Essa constatação serviu de motivação para uma ação educativa baseada no jogo Violetas: Cinema & Ação no Enfrentamento da Violência Contra a Mulher, que teve como objetivo promover reflexões sobre a violência de gênero e ações de enfrentamento na realidade em que os profissionais estão inseridos.
Trata-se de um jogo de tabuleiro colaborativo – para quatro a oito jogadores – elaborado pelo Grupo de Pesquisa Gênero, Saúde e Enfermagem da EE-USP em parceria com o Núcleo de Estudos em Educação e Promoção da Saúde, do Centro de Estudos Avançados e Multidisciplinares da Universidade de Brasília. O game contém cartas com perguntas baseadas em cenas de filmes, que abordam os diretos sexuais e reprodutivos, a diversidade sexual e racial, os estereótipos de gênero, as formas de violência, as políticas e práticas para o enfrentamento do problema. Quando as questões são respondidas corretamente, possibilitam o acúmulo de cartas e a obtenção de tokens, que garantem a vitória.
Abordagem qualitativa
O jogo foi usado em uma intervenção qualitativa realizada em três unidades da Casa da Mulher Brasileira (CMB), que são centros públicos especializados no atendimento à mulher em situação de violência doméstica. Os resultados do trabalho foram publicados na Revista Brasileira de Enfermagem.
Foram selecionados 28 profissionais, entre psicólogos, assistentes sociais e técnicos administrativos, que atuavam nas CMB de Brasília (DF), Campo Grande (MS) e Curitiba (PR). Eles participaram de oficinas nas quais ocorreram as partidas do jogo e, posteriormente, construíram juntos ações para o enfrentamento do problema na sua realidade.
“Os dados foram submetidos a análise temática de conteúdo com apoio do software Web Qualitative Data Analysis [webQDA] específico para pesquisas qualitativas”, conta Fornari, que trabalhou em parceria com a professora da USP Rosa Maria Godoy Serpa da Fonseca.
O trabalho, financiado pela FAPESP, buscou abordar algumas situações que demandam maior atenção dos profissionais, como a desconstrução dos padrões sexistas, os riscos da pornografia e o respeito à diversidade sexual.

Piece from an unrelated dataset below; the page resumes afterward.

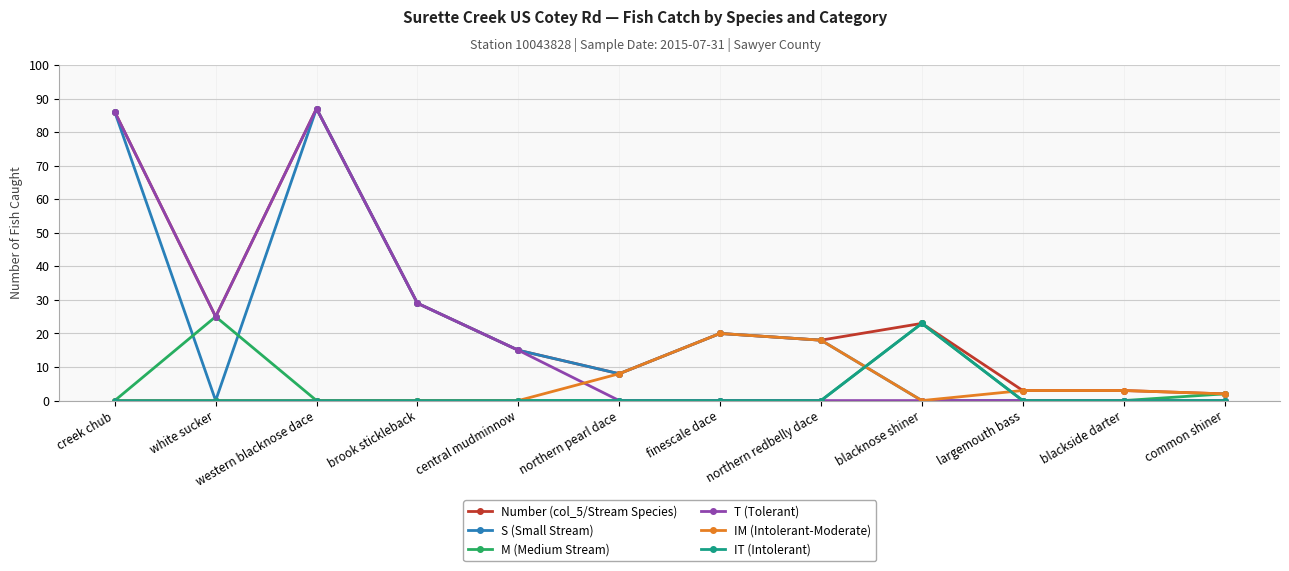

Is the value of S (Small Stream) at northern redbelly dace greater than the value of T (Tolerant) at northern pearl dace?

Yes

A partir disso, os participantes da pesquisa sugeriram ações para a divulgação do tema junto à comunidade, como palestras e cartilhas, oferta de atendimento individual e grupal às mulheres e qualificação dos profissionais que atuam na rede intersetorial.
Segundo Fornari, a intervenção educativa foi percebida pelos envolvidos como um importante espaço para a reflexão e para estimular a implementação de ações que visam a superação de barreiras no atendimento a mulheres que buscam os serviços de apoio. “E ela também se mostrou inovadora, pois envolveu o uso de tecnologia e metodologia participativa, na qual os profissionais são encarados como sujeitos do processo de aprendizagem e protagonistas da construção coletiva de ações para transformar a realidade”, diz.
O artigo Critical-emancipatory educational intervention through games to face gender violence pode ser lido em: www.ncbi.nlm.nih.gov/pmc/articles/PMC10226417/.